The Board of Light and Power intends to sell $45 million in bonds to pay for the center demolition, remediation and related costs, said David Walters, general manager of the Board of Light and Power. Bonds would be paid off in 20 years, he said.
The plan still needs formal approval by the board, and will need approval to sell the bonds from the Grand Haven City Council.
The proposed facility would be able to generate up to 12.5 megawatts of electricity, which is about 5 percent of the city’s energy needs, Walters said.
It typically would be used when costs of electricity the city buys from other producers is too expensive, providing a “financial backup” for the city and helping BLP control its costs, Walters told MLive.
“It’s able to come online when power costs are high,” he said.
When the generating engines are on, waste heat from them would be used for the snowmelt system that was built in 2010. However, those engines will not always be on, and that’s when the hot water boilers would be used for snowmelt, Walters said.
The Board of Light and Power is reimbursed by the city for the heat, which in turn collects some of those costs from downtown merchants. Excess heat from the Sims plant previously was used for the snowmelt.

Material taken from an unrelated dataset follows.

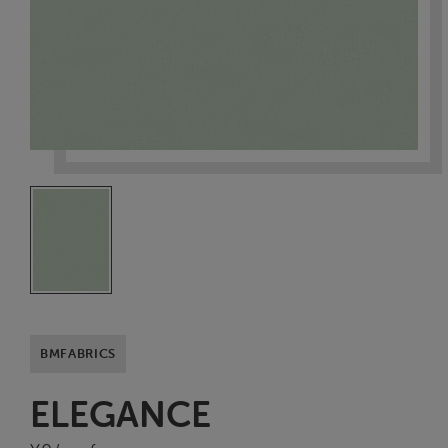
BMFABRICS
ELEGANCE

The plant also will be able to provide backup electricity when solar and/or wind energy is not available, Walters said. The BLP buys about 8 percent of its energy from solar sources, 8 percent from wind energy and 8 percent from landfill gas, he said.
The plant also would provide some of the excess generating capacity that the BLP is required to have, which it currently must buy from other providers at a cost of about $4 million per year, Walters said. And it would be able to provide emergency power to the city on the rare occasion it would be necessary, he said.
The facility would be a precast concrete structure built on the power plant’s existing foundation, Walters said. It would have solar panels on the roof to provide energy for the facility.
Plans also call for a “solar garden,” comprised of solar panels that customers could buy and then have their electric bills credited for the energy they produce, Walters said. There also is space for future batteries capable of storing electricity.
Officials have said customer rates will remain unchanged.
The island site has housed a power plant since the 1960s and previously was viewed as a “waste land” that once held a garbage dump, said John Eberly of Progressive AE, the design firm working on the project. Cleanup of the site will involve removal of some old coal ash produced by the power plant and even trash from the old dump, Walters told MLive.
The city is in discussions with state officials over how much of the ash to remove and other parameters of the environmental remediation. The “ash and trash” is in an area BLP would keep for its use, Walters said.
Because the facility would be built on the existing foundation, environmental cleanup should not delay construction of the plant that could be operational by June 2023, Walters said.
Plans call for a prior coal yard area to be cleaned up, a berm in that area removed and that section on the south end of the property turned into turned into wetlands that would be open for public use, he said.
Plans show docks, boardwalks and trails in that area – but those would have to be created by “somebody else,” Walters said.
The city operates Linear Park on the southern edge of the island, but it has been severely damaged by high water.